» How to complete this task: Copy out, unchanged, the entries below from the "scrap pet bottle" line to the final line. Omit pictures.

(Source records)
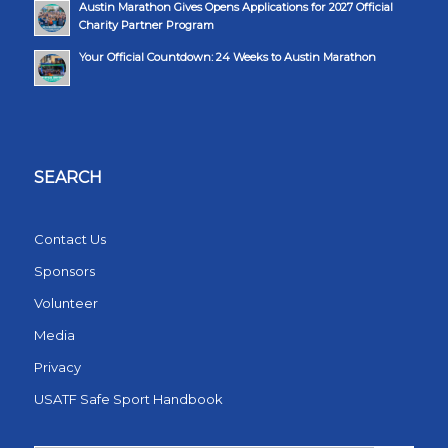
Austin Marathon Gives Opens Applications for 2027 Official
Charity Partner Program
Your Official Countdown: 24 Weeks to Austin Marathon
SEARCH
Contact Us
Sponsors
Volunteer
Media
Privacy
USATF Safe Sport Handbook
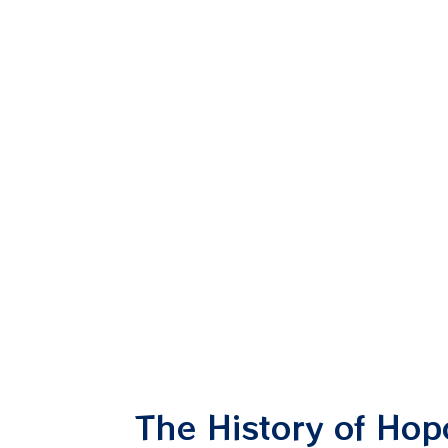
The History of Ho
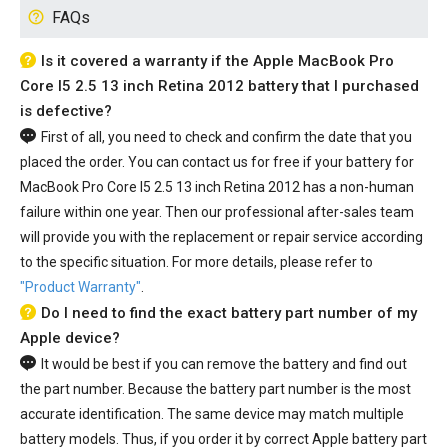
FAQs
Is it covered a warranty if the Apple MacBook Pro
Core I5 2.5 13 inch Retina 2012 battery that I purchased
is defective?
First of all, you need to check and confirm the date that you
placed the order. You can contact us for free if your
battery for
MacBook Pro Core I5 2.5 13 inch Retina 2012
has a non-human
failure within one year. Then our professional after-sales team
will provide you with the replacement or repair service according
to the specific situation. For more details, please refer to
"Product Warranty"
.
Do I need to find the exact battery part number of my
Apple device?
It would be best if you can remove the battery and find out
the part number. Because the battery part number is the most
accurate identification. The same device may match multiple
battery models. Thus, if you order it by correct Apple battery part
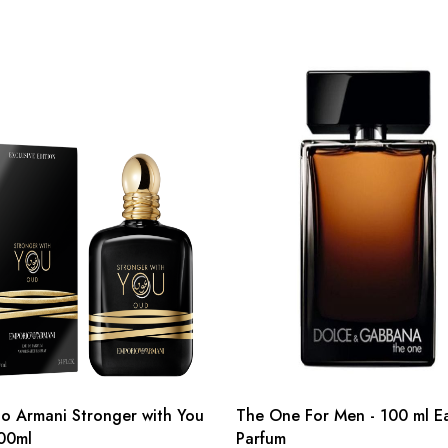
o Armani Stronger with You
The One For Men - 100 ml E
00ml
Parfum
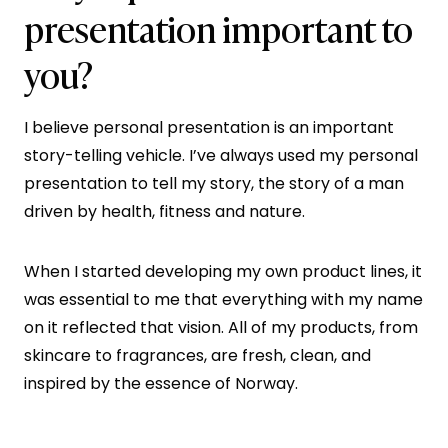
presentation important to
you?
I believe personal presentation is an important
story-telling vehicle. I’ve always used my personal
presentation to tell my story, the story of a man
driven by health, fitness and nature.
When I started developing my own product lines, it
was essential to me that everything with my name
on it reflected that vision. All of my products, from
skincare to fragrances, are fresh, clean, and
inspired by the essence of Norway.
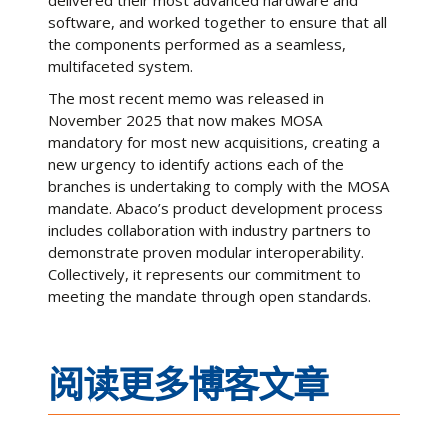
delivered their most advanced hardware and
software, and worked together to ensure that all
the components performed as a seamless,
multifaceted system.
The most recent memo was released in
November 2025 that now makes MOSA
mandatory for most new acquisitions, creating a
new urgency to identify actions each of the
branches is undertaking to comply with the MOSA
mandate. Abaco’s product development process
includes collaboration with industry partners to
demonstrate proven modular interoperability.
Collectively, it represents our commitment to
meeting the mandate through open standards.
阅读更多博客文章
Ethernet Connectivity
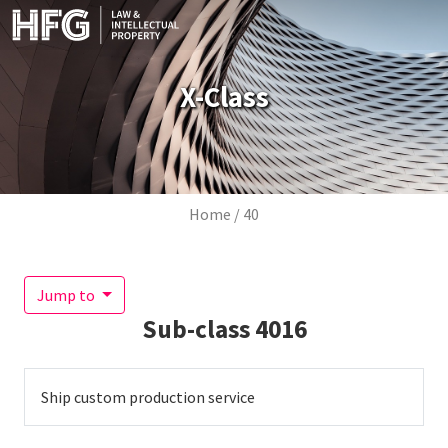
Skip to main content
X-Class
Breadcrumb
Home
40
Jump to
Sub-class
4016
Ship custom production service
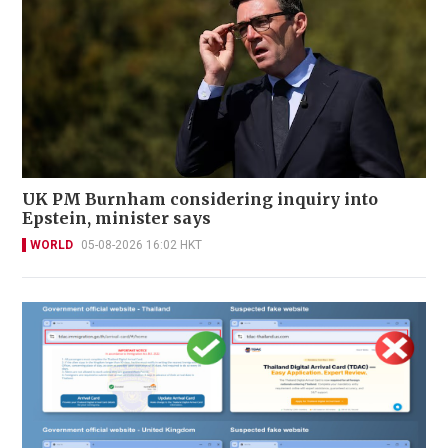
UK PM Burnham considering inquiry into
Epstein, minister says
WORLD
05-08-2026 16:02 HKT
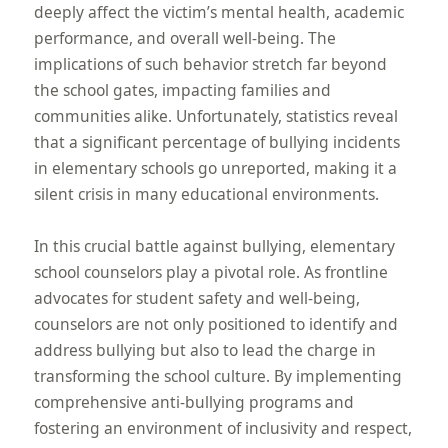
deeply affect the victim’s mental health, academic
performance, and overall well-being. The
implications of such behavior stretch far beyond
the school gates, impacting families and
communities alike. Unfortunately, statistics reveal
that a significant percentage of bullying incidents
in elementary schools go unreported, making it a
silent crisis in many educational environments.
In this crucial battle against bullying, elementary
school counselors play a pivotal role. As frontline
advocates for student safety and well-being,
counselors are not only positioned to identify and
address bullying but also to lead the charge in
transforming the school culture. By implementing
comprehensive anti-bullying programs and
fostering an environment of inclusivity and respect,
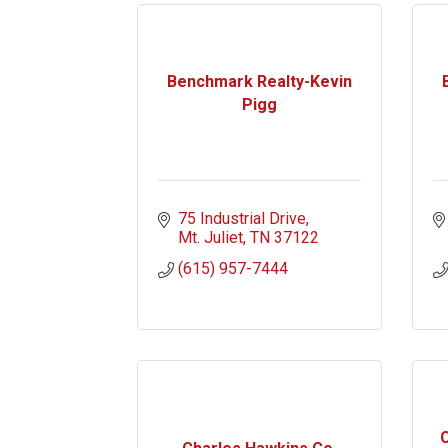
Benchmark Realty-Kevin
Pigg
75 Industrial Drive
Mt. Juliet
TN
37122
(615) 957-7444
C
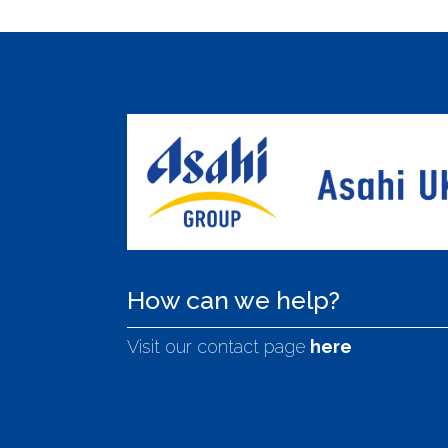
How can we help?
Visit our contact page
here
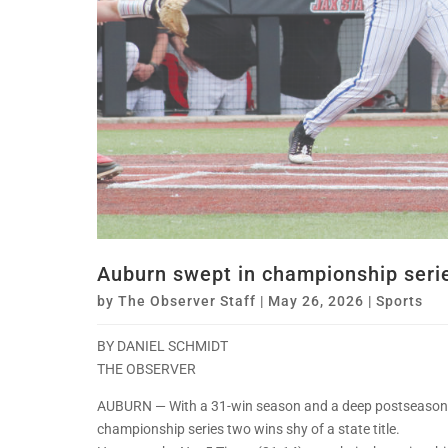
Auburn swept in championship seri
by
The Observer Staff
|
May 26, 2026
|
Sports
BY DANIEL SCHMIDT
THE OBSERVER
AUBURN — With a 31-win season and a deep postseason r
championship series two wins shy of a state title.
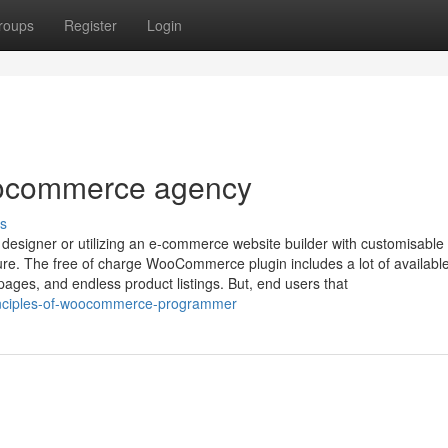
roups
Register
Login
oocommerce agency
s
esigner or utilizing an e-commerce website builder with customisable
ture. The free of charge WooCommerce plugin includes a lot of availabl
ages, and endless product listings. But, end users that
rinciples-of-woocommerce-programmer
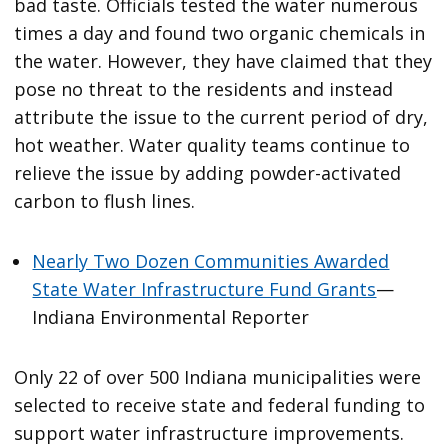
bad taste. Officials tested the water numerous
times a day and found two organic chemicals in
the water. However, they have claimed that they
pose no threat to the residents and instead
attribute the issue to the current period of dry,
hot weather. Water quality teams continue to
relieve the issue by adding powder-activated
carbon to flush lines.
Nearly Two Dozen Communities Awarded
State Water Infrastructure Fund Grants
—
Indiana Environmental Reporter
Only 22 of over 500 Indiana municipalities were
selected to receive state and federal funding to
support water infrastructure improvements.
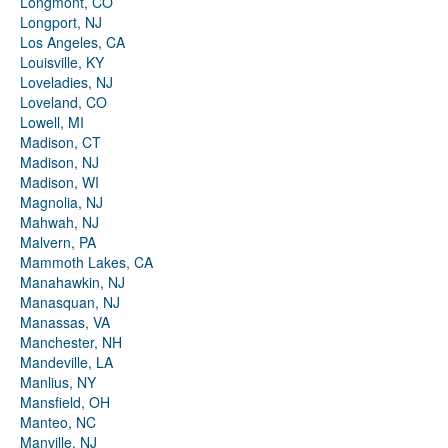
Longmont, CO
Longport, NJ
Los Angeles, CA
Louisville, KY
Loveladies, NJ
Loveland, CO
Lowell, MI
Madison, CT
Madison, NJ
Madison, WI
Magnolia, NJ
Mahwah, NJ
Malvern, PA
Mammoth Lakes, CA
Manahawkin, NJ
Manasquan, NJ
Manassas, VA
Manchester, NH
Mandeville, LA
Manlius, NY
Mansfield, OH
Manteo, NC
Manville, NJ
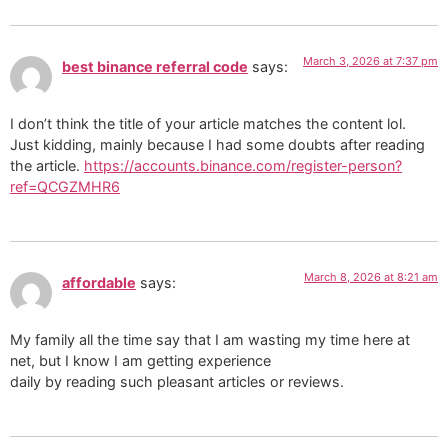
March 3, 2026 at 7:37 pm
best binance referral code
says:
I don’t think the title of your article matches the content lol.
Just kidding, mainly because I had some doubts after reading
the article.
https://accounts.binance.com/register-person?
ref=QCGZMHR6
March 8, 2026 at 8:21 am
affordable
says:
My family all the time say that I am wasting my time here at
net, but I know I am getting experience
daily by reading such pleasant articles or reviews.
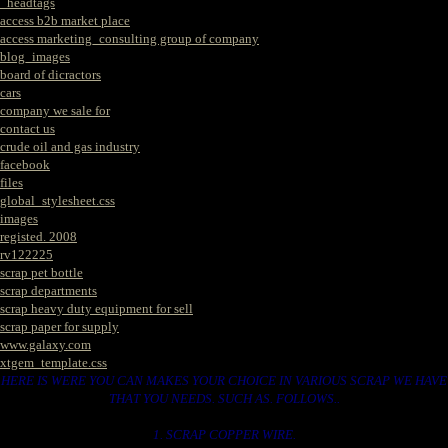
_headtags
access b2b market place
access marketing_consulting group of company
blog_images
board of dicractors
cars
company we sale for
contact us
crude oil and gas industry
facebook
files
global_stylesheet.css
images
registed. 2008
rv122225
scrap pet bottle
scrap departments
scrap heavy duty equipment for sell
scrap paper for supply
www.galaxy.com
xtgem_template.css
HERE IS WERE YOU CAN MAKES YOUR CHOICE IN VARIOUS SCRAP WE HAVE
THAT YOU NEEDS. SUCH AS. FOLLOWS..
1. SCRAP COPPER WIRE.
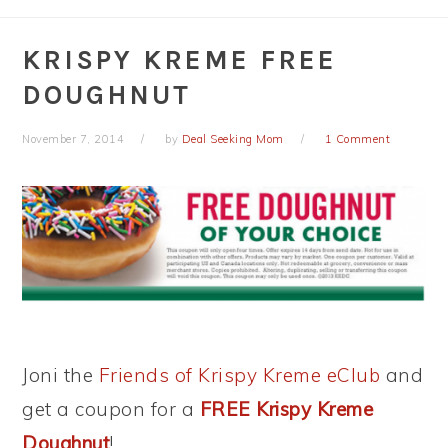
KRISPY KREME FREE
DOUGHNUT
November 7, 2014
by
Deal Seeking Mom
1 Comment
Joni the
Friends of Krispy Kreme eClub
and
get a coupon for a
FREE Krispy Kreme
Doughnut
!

» Exercise answer:
scrap pet bottle
scrap departments
scrap heavy duty equipment for sell
scrap paper for supply
www.galaxy.com
xtgem_template.css
HERE IS WERE YOU CAN MAKES YOUR CHOICE IN VARIOUS SCRAP WE HAVE
THAT YOU NEEDS. SUCH AS. FOLLOWS..
1. SCRAP COPPER WIRE.
KRISPY KREME FREE
DOUGHNUT
November 7, 2014
by
Deal Seeking Mom
1 Comment
Joni the
Friends of Krispy Kreme eClub
and
get a coupon for a
FREE Krispy Kreme
Doughnut
!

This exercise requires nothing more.